Cuarto:Con arreglo a lo dispuesto en los artículos 123 y 124 del Código Penal y 240 de la Ley de Enjuiciamiento Criminal , procede la declaración de oficio de las costas procesales causadas en esta instancia.

Vistos los artículos citados y demás de general y pertinente aplicación al caso,

Fallo

Que, desestimando el recurso de apelación interpuesto por la representación procesal de Rodrigo contra la sentencia dictada en el Juzgado de lo Penal número 34 de Madrid en el juicio rápido número 475/2013 con fecha 9 de octubre de 2013 , debemos confirmar y confirmamos íntegramente dicha resolución, con declaración de oficio de las costas procesales causadas en esta instancia.

Notifíquese la presente resolución en la forma señalada en el artículo 284.4 de la Ley Orgánica del Poder Judicial , haciendo saber a las partes que contra la misma no cabe recurso.

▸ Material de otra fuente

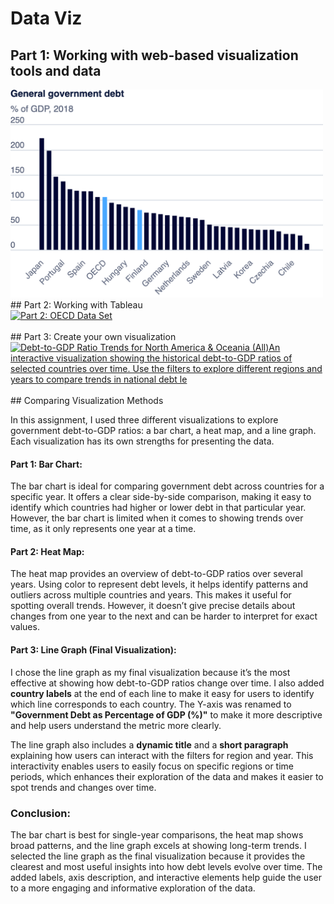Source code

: # Data Viz
## Part 1: Working with web-based visualization tools and data
<img src="Part1.png" alt="Government Debt Bar Chart" width="500" />

<br/>
## Part 2: Working with Tableau 
<div class='tableauPlaceholder' id='viz1725845893449' style='position: relative'><noscript><a href='#'><img alt='Part 2: OECD Data Set ' src='https:&#47;&#47;public.tableau.com&#47;static&#47;images&#47;OE&#47;OECDDataset&#47;Part2OECDDataSet&#47;1_rss.png' style='border: none' /></a></noscript><object class='tableauViz'  style='display:none;'><param name='host_url' value='https%3A%2F%2Fpublic.tableau.com%2F' /> <param name='embed_code_version' value='3' /> <param name='site_root' value='' /><param name='name' value='OECDDataset&#47;Part2OECDDataSet' /><param name='tabs' value='no' /><param name='toolbar' value='yes' /><param name='static_image' value='https:&#47;&#47;public.tableau.com&#47;static&#47;images&#47;OE&#47;OECDDataset&#47;Part2OECDDataSet&#47;1.png' /> <param name='animate_transition' value='yes' /><param name='display_static_image' value='yes' /><param name='display_spinner' value='yes' /><param name='display_overlay' value='yes' /><param name='display_count' value='yes' /><param name='language' value='en-US' /><param name='filter' value='publish=yes' /></object></div>               
<script type='text/javascript'>                   
  var divElement = document.getElementById('viz1725845893449');                    
  var vizElement = divElement.getElementsByTagName('object')[0];                    
  vizElement.style.width='100%';vizElement.style.height=(divElement.offsetWidth*0.75)+'px';                    
  var scriptElement = document.createElement('script');                   
  scriptElement.src = 'https://public.tableau.com/javascripts/api/viz_v1.js';                  
  vizElement.parentNode.insertBefore(scriptElement, vizElement);              
</script>

<br/>
## Part 3: Create your own visualization
<div class='tableauPlaceholder' id='viz1725850514101' style='position: relative'><noscript><a href='#'><img alt='Debt-to-GDP Ratio Trends for North America &amp; Oceania (All)An interactive visualization showing the historical debt-to-GDP ratios of selected countries over time. Use the filters to explore different regions and years to compare trends in national debt le ' src='https:&#47;&#47;public.tableau.com&#47;static&#47;images&#47;5M&#47;5MJHW7DT7&#47;1_rss.png' style='border: none' /></a></noscript><object class='tableauViz'  style='display:none;'><param name='host_url' value='https%3A%2F%2Fpublic.tableau.com%2F' /> <param name='embed_code_version' value='3' /> <param name='path' value='shared&#47;5MJHW7DT7' /> <param name='toolbar' value='yes' /><param name='static_image' value='https:&#47;&#47;public.tableau.com&#47;static&#47;images&#47;5M&#47;5MJHW7DT7&#47;1.png' /> <param name='animate_transition' value='yes' /><param name='display_static_image' value='yes' /><param name='display_spinner' value='yes' /><param name='display_overlay' value='yes' /><param name='display_count' value='yes' /><param name='language' value='en-US' /><param name='filter' value='publish=yes' /></object></div>              
<script type='text/javascript'>                   
  var divElement = document.getElementById('viz1725850514101');                   
  var vizElement = divElement.getElementsByTagName('object')[0];                   
  vizElement.style.width='100%';vizElement.style.height=(divElement.offsetWidth*0.75)+'px';                   
  var scriptElement = document.createElement('script');                   
  scriptElement.src = 'https://public.tableau.com/javascripts/api/viz_v1.js';                   
  vizElement.parentNode.insertBefore(scriptElement, vizElement);               
</script>

 <br/> 
## Comparing Visualization Methods

In this assignment, I used three different visualizations to explore government debt-to-GDP ratios: a bar chart, a heat map, and a line graph. Each visualization has its own strengths for presenting the data.

#### Part 1: Bar Chart:
The bar chart is ideal for comparing government debt across countries for a specific year. It offers a clear side-by-side comparison, making it easy to identify which countries had higher or lower debt in that particular year. However, the bar chart is limited when it comes to showing trends over time, as it only represents one year at a time.

#### Part 2: Heat Map:
The heat map provides an overview of debt-to-GDP ratios over several years. Using color to represent debt levels, it helps identify patterns and outliers across multiple countries and years. This makes it useful for spotting overall trends. However, it doesn’t give precise details about changes from one year to the next and can be harder to interpret for exact values.

#### Part 3: Line Graph (Final Visualization):
I chose the line graph as my final visualization because it’s the most effective at showing how debt-to-GDP ratios change over time. I also added **country labels** at the end of each line to make it easy for users to identify which line corresponds to each country. The Y-axis was renamed to **"Government Debt as Percentage of GDP (%)"** to make it more descriptive and help users understand the metric more clearly.

The line graph also includes a **dynamic title** and a **short paragraph** explaining how users can interact with the filters for region and year. This interactivity enables users to easily focus on specific regions or time periods, which enhances their exploration of the data and makes it easier to spot trends and changes over time.

### Conclusion:
The bar chart is best for single-year comparisons, the heat map shows broad patterns, and the line graph excels at showing long-term trends. I selected the line graph as the final visualization because it provides the clearest and most useful insights into how debt levels evolve over time. The added labels, axis description, and interactive elements help guide the user to a more engaging and informative exploration of the data.
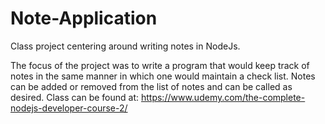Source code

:# Note-Application
Class project centering around writing notes in NodeJs.

The focus of the project was to write a program that would keep track of notes in the same manner in which one would maintain a check
list. Notes can be added or removed from the list of notes and can be called as desired. 
Class can be found at: https://www.udemy.com/the-complete-nodejs-developer-course-2/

Devuélvanse los autos originales al Juzgado de procedencia, con testimonio de esta resolución, para su conocimiento y cumplimiento.

Así por esta nuestra sentencia, de la que se unirá certificación al rollo, lo pronunciamos, mandamos y firmamos.

PUBLICACIÓN.-Firmada la anterior resolución es entregada en esta Secretaría para su notificación, dándose publicidad en legal forma, y se expide certificación literal de la misma para su unión al rollo. Certifico.